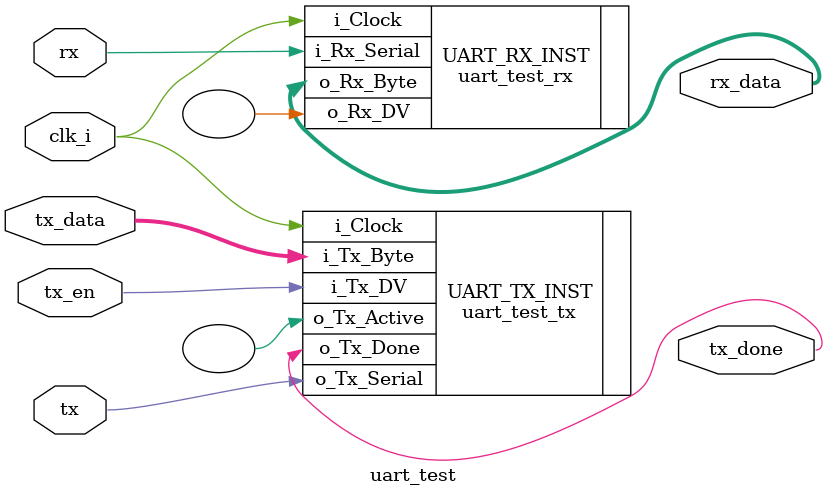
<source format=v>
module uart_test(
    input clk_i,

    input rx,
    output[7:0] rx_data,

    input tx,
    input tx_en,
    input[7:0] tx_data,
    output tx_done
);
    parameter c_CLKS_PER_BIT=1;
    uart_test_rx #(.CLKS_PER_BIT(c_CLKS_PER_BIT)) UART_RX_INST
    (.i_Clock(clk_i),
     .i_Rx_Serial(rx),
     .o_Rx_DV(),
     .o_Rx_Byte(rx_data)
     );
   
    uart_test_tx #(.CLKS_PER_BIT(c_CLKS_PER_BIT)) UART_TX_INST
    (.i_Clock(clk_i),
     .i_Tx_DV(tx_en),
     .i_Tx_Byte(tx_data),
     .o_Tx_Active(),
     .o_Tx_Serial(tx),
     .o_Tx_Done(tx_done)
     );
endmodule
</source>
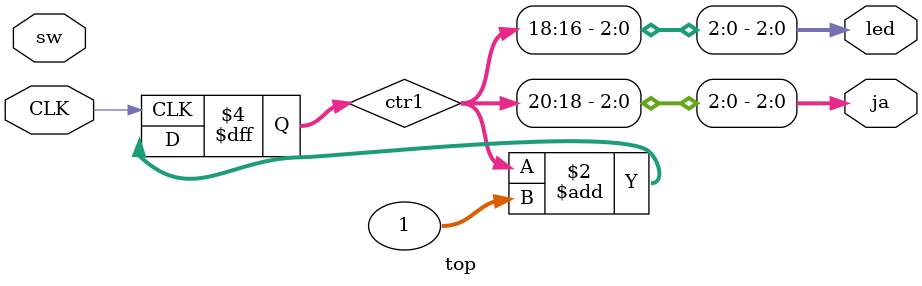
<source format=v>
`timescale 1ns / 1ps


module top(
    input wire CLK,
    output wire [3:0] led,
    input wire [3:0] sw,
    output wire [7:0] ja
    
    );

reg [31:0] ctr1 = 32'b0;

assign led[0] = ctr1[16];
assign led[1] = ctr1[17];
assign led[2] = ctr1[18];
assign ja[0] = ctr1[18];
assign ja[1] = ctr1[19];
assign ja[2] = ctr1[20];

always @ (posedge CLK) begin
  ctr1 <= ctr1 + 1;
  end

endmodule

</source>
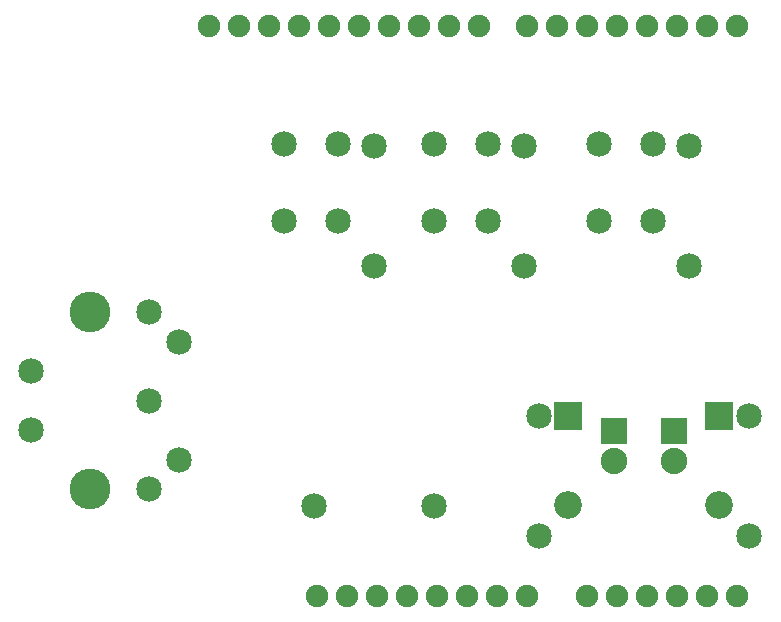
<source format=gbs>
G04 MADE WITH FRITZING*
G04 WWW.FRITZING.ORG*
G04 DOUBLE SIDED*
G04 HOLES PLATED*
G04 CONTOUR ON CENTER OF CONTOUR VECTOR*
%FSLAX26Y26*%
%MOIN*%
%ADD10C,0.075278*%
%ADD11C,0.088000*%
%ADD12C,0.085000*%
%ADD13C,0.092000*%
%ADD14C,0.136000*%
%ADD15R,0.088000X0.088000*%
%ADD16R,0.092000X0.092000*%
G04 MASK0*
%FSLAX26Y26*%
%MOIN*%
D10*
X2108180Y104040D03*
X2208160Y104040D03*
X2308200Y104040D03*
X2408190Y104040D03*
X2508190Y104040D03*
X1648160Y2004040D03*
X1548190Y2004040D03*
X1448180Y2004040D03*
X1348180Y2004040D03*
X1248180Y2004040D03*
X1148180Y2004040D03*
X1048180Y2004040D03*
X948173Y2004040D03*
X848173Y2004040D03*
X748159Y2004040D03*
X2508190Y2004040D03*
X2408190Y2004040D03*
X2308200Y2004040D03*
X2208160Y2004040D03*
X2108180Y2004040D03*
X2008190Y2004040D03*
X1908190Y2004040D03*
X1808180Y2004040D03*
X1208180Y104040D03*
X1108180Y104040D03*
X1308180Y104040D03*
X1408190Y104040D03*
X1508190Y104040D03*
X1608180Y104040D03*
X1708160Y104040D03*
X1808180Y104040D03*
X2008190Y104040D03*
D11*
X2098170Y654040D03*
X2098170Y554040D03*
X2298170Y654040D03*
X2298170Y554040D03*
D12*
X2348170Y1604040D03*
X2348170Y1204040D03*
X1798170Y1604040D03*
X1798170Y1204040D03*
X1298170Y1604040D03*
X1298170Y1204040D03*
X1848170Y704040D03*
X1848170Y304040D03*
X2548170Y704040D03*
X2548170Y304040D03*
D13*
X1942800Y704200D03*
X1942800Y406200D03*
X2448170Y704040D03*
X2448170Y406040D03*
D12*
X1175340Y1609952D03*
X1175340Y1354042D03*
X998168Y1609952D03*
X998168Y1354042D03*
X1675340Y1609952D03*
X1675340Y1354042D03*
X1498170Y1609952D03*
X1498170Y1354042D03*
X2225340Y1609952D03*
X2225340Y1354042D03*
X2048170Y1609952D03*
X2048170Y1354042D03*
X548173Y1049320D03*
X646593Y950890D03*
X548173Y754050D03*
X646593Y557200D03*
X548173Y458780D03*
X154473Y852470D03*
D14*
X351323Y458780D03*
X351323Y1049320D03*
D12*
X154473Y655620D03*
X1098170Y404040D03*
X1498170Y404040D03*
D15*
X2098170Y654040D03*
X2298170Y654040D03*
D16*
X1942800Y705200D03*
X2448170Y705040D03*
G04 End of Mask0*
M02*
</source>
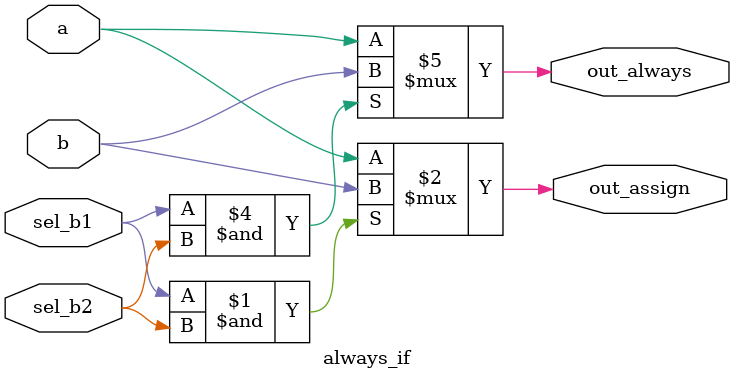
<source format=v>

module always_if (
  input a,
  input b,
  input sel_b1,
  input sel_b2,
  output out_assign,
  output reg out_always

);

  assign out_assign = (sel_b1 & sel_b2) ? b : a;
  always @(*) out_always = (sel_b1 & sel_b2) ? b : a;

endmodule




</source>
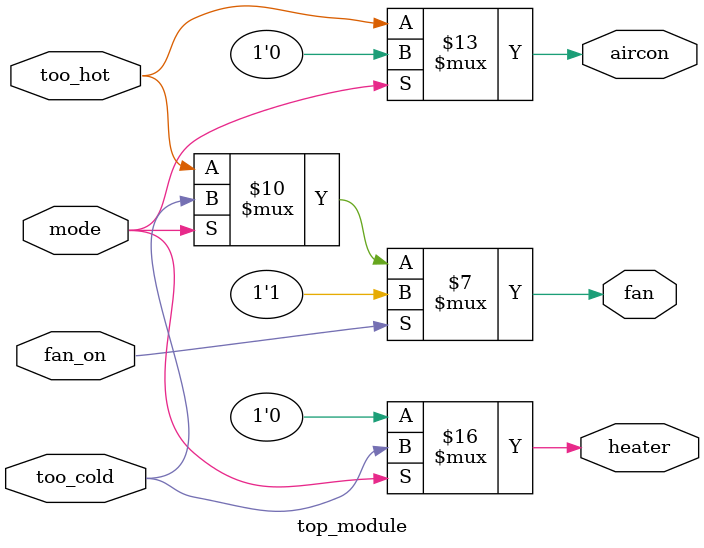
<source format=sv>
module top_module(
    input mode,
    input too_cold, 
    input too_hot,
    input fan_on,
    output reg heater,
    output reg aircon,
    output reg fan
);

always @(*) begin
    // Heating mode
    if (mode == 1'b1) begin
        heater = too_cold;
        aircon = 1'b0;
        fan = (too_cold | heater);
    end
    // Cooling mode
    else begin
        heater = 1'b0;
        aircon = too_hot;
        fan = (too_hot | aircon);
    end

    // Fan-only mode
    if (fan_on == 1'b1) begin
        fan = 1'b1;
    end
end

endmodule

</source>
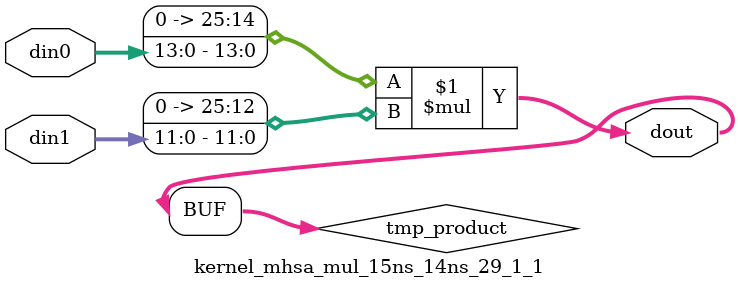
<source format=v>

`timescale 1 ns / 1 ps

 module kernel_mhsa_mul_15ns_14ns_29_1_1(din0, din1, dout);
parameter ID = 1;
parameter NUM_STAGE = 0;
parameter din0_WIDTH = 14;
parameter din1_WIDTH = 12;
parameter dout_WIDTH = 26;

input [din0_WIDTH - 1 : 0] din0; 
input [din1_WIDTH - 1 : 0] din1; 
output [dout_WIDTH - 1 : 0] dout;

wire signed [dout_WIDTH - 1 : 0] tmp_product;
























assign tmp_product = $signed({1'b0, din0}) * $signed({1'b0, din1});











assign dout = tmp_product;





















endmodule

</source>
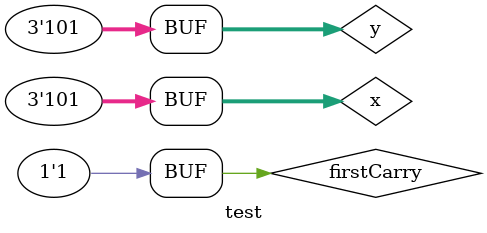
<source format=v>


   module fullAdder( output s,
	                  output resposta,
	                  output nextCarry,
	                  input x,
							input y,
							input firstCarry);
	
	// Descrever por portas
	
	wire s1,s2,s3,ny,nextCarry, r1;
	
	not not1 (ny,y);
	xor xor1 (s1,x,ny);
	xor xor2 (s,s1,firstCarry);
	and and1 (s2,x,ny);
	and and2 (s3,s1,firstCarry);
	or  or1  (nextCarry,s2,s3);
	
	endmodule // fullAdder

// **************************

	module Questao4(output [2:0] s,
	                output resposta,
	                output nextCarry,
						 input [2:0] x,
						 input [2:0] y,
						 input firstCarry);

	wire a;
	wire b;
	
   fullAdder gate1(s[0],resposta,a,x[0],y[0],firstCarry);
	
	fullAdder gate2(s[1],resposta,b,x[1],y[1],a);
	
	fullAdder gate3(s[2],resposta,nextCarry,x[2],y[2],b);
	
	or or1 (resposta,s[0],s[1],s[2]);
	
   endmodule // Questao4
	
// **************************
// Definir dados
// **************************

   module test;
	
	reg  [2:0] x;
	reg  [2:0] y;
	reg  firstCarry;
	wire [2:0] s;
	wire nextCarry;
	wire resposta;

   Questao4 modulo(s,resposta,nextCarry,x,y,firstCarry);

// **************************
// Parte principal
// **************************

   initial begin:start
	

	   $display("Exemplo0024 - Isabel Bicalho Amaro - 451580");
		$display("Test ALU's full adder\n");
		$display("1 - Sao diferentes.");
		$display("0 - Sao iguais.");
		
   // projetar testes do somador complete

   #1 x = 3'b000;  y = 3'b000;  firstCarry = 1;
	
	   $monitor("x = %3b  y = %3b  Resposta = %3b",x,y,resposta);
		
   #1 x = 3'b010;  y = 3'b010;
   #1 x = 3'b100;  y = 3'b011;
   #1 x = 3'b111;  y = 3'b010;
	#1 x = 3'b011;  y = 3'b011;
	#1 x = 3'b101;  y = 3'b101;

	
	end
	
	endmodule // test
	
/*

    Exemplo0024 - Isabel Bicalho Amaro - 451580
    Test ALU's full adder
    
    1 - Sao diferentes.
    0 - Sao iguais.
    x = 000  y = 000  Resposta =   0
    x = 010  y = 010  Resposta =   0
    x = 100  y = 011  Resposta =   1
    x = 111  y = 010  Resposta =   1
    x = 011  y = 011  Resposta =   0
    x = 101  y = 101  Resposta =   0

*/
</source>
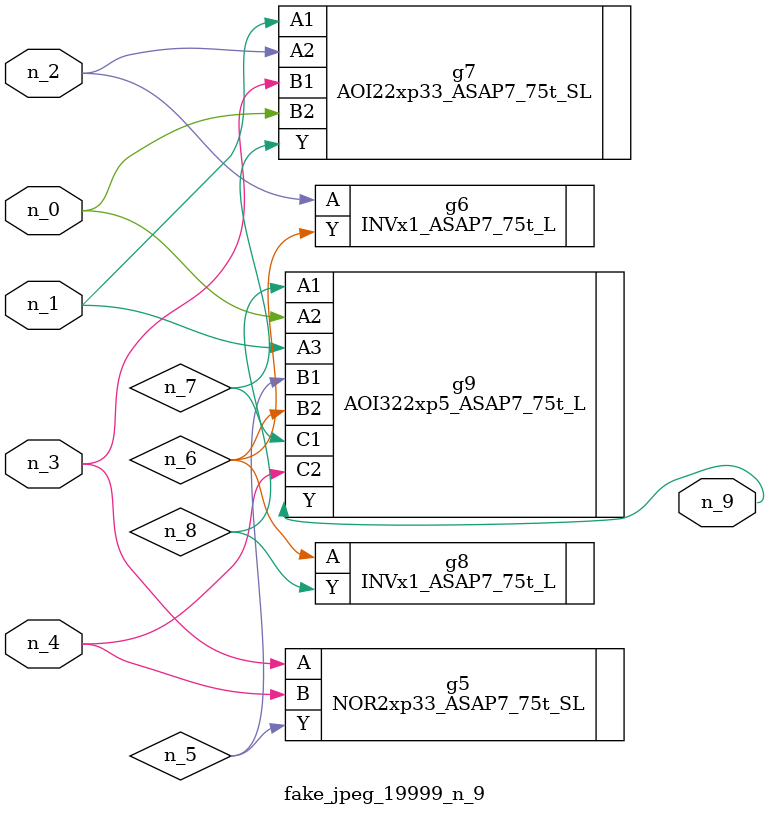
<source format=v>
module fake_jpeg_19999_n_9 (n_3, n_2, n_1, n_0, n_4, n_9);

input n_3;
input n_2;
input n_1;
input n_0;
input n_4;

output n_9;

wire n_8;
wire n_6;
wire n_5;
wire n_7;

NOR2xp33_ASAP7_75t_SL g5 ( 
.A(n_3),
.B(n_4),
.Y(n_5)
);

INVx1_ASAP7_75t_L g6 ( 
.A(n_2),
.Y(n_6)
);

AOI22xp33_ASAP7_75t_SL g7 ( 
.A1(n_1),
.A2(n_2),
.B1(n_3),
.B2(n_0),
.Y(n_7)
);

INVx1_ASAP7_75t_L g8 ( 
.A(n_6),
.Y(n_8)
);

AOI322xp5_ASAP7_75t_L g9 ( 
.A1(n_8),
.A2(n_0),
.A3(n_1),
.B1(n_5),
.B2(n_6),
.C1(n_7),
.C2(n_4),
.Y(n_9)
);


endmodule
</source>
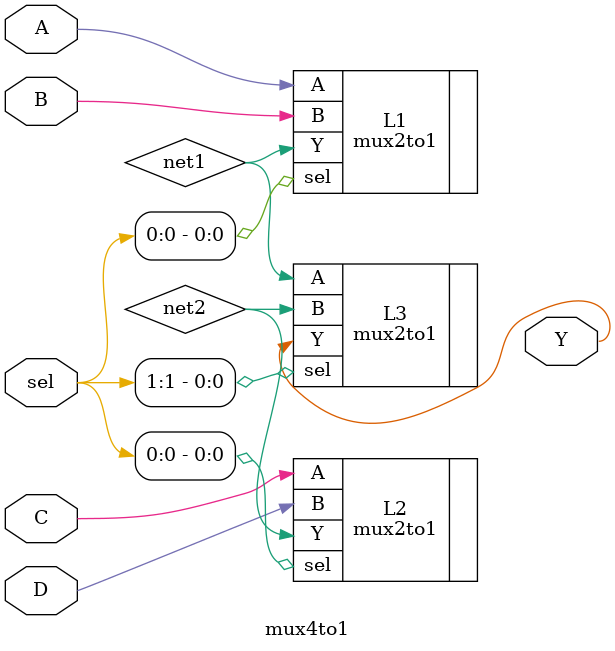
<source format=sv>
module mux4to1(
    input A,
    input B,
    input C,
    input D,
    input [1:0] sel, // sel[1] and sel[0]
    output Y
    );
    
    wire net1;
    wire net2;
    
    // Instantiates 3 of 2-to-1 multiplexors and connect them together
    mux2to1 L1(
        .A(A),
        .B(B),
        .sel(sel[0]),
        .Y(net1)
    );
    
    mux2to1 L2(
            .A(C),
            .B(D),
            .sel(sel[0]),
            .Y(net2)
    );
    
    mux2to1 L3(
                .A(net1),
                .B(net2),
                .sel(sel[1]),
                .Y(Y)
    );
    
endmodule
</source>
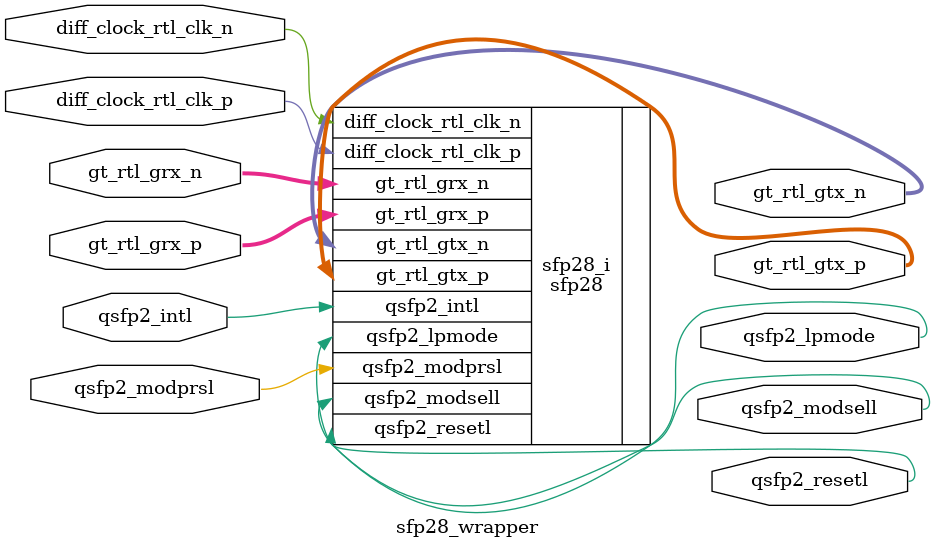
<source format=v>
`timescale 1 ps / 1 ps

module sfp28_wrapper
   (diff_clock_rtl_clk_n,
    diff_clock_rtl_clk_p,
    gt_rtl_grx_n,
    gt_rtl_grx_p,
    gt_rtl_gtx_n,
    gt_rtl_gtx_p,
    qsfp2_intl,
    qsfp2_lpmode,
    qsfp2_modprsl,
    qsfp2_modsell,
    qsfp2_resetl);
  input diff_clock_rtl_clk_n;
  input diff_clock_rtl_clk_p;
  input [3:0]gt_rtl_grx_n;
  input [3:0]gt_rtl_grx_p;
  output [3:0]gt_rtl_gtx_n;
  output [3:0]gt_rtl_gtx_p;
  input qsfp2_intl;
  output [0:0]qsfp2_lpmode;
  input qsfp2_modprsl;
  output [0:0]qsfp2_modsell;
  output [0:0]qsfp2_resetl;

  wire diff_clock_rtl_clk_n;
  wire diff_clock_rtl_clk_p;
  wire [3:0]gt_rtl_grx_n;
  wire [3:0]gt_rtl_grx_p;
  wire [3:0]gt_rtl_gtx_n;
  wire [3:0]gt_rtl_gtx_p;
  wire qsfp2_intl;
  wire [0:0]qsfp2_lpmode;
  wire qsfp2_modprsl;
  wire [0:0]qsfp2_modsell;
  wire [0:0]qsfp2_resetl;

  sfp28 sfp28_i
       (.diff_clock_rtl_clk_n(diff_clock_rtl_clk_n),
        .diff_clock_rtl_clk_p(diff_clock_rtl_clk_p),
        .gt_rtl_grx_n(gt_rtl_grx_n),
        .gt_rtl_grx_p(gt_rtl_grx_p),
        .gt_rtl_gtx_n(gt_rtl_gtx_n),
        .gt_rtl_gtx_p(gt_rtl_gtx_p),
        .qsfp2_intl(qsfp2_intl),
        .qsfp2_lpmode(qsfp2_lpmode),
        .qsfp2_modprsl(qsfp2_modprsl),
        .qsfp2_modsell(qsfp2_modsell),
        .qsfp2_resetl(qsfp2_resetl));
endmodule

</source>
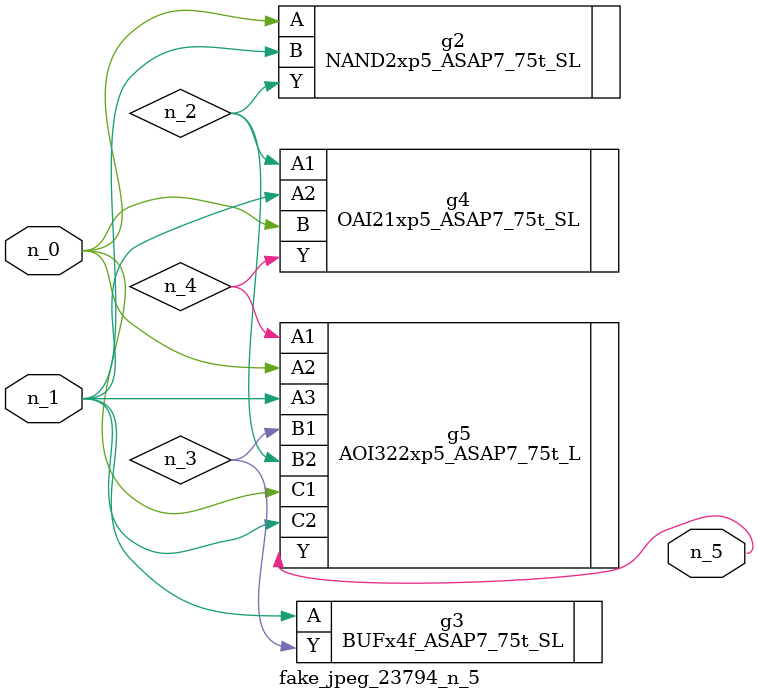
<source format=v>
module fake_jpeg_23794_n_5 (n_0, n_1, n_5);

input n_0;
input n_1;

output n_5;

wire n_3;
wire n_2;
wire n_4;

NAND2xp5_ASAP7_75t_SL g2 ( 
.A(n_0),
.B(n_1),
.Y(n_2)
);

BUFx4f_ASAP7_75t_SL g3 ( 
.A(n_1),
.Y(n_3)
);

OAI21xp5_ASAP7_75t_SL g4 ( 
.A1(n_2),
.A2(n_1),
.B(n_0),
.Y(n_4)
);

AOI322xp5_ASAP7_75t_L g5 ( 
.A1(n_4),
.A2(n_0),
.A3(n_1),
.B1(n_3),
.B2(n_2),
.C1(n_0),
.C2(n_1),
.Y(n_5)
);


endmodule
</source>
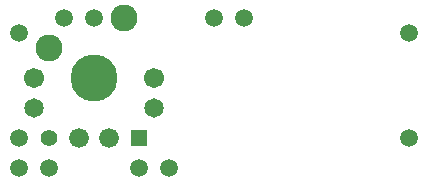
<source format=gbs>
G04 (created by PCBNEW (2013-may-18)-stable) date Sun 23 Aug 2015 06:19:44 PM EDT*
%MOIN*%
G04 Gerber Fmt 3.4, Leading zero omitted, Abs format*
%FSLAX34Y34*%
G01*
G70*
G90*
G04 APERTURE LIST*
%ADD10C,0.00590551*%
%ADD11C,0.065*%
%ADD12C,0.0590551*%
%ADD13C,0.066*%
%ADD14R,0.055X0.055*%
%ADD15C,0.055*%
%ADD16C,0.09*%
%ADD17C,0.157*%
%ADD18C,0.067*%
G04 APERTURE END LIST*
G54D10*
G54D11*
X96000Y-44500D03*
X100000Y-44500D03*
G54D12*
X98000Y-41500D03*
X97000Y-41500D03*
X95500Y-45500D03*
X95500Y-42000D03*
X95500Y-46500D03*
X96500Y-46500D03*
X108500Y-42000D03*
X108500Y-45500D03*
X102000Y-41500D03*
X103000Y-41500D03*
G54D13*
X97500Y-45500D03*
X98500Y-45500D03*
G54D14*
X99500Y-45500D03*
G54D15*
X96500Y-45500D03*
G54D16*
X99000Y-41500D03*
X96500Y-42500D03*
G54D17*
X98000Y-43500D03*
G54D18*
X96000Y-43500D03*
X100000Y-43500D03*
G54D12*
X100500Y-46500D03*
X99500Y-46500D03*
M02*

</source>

**REQUIREMENT**
What is needed is an exact copy of the lines from the one containing "X98000Y-41500D03*" through the last line of the records above, both included.

**RESPONSE AREA**
X98000Y-41500D03*
X97000Y-41500D03*
X95500Y-45500D03*
X95500Y-42000D03*
X95500Y-46500D03*
X96500Y-46500D03*
X108500Y-42000D03*
X108500Y-45500D03*
X102000Y-41500D03*
X103000Y-41500D03*
G54D13*
X97500Y-45500D03*
X98500Y-45500D03*
G54D14*
X99500Y-45500D03*
G54D15*
X96500Y-45500D03*
G54D16*
X99000Y-41500D03*
X96500Y-42500D03*
G54D17*
X98000Y-43500D03*
G54D18*
X96000Y-43500D03*
X100000Y-43500D03*
G54D12*
X100500Y-46500D03*
X99500Y-46500D03*
M02*

</source>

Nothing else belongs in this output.